November 9, 2018
It's become something of a cliché to say "the country is divided," or "people and politics is more polarized than ever."
While those statements may be true, there are other, less headline-grabbing truths.
And those are the truths that Rich Harwood (the facilitator of an interfaith clergy group I belong to) reminds us of:
-People are in search of ways to come together.
-People are tired of the current state of affairs, no matter who they voted for in 2016 or in Tuesday's midterms.
-People know the challenges we face today will not be erased by this or any other future election.
-People feel disconnected, pushed out, and impotent, but this does NOT mean they are apathetic about politics or public life.

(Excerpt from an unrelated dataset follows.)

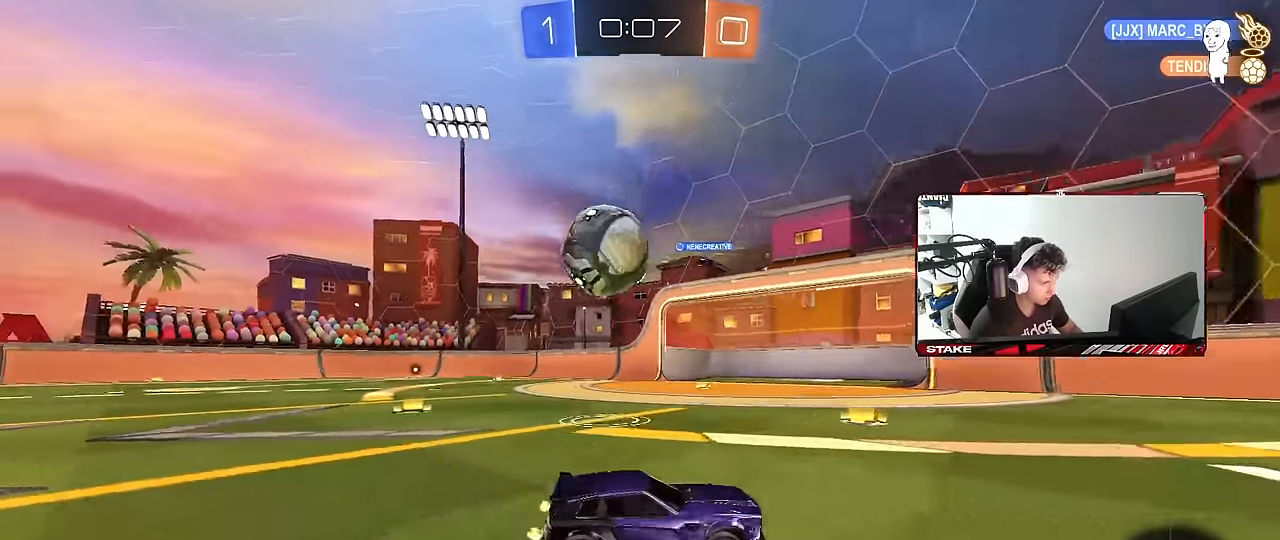
{"keys": ["a", "shift", "w"], "mouse": ["left", "right"], "mouse_move": "down", "events": [[217, "w", "down"], [400, "w", "up"], [450, "mouse_left", "down"], [450, "w", "down"], [500, "mouse_right", "down"], [500, "shift", "down"]]}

-In fact, more people than ever are looking for ways to make their communities and this nation better.
-Above all, people are asking this question: "what will it take to build a more hopeful society, and what kind of leadership do we need to move us forward?"
Here's the thing: along with public libraries, local schools, and local governments, the church -- local faith communities -- may well provide the most promising results in the years to come.
It is in those places that we bring people together and demonstrate that we can transcend our differences.
Hope-filled change does not end there. But it sure starts there.
As your Junior Warden Maury Wray says in her ministry minute, "The Falls Church gives me hope because as fearful as I may be about the direction of our country and our world, I know that this community is about love. Not just love, but understanding, compassion, inclusion, tolerance, open arms, generosity, respect for difference, kindness, forgiveness, gratitude, justice, and humility. These values, the lessons of the Gospels, the leadership of the church, and the supportive congregation (and more!) give me comfort and hope knowing that I am part of a community that consciously works for a better world."